The bad news: Free checking accounts are becoming less common.
The good news: It’s still relatively easy to find and maintain no-cost checking products.
In the past week we’ve written about the possibility of banks ditching free checking and the reality of banks dropping free checking, but that doesn’t mean all hope is lost. If you search for attractive interest checking accounts and are willing to meet monthly activity requirements, you could end up with free checking (and maybe even a decent interest rate).
Earn Interest by Meeting Account Maintenance Standards
Some free and high-interest checking accounts come with monthly account activity requirements.

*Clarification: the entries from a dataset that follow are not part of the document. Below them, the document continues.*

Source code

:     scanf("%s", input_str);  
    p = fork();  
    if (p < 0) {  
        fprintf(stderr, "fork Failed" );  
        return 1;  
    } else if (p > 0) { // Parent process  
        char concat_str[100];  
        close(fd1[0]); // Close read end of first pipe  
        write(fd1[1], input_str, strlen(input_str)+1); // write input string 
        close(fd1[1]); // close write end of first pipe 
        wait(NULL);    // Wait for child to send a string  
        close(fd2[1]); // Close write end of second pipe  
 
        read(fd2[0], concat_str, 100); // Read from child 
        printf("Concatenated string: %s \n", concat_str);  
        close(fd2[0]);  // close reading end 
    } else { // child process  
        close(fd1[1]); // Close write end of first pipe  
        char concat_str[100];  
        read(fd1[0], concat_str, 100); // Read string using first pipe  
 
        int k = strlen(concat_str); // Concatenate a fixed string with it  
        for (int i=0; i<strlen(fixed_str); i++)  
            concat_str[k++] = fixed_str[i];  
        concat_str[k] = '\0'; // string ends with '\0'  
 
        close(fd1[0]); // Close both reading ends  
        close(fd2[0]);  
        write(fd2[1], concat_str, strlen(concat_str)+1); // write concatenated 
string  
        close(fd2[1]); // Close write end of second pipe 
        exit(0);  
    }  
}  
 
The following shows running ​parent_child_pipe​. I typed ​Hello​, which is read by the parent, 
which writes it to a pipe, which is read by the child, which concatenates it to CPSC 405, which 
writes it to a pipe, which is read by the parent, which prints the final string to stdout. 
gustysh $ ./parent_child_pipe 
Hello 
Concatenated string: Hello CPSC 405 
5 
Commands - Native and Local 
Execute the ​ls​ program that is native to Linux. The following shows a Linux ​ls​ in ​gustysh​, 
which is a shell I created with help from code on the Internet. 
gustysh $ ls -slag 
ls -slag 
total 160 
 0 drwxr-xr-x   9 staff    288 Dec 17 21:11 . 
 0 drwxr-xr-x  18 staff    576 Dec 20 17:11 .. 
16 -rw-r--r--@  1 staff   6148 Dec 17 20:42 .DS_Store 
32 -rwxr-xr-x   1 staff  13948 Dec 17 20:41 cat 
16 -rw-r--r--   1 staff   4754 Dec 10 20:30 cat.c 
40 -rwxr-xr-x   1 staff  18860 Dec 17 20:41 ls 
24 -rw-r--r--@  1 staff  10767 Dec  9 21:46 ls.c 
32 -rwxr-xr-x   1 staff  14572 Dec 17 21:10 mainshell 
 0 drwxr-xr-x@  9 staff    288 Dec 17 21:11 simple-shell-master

For example, Cambridge Savings Bank is currently offering 4.00% APY on checking — about four times as high as many competitive checking accounts — as long as you fulfill some standard requirements. Each month you need to make 15 debit card transactions, receive eStatements and use direct deposit service. The Cambridge offer isn’t unusual: Many banks will reward you with incentives such as enhanced interest rates or waived fees, although not every bank offers interest as high as 4.00%.
In fact, Chase makes you meet requirements just to keep your account free. If you don’t sign up for direct deposit service and make five purchases a month, Chase charges you $6 per month.
Why the Move Away From Free Checking?
Banks are trying to recoup some of the money they are expected to lose as a result of new financial regulations imposed by the U.S. government. America’s biggest banks could lose billions of dollars because of lawmakers’ push toward reform.
With derivatives trading and other outside sources of income limited or banned, banks need to find other ways to make money — or at least break even. Checking accounts, which often set the bank back several hundred dollars per year, are an easy place for banks to tack on fees.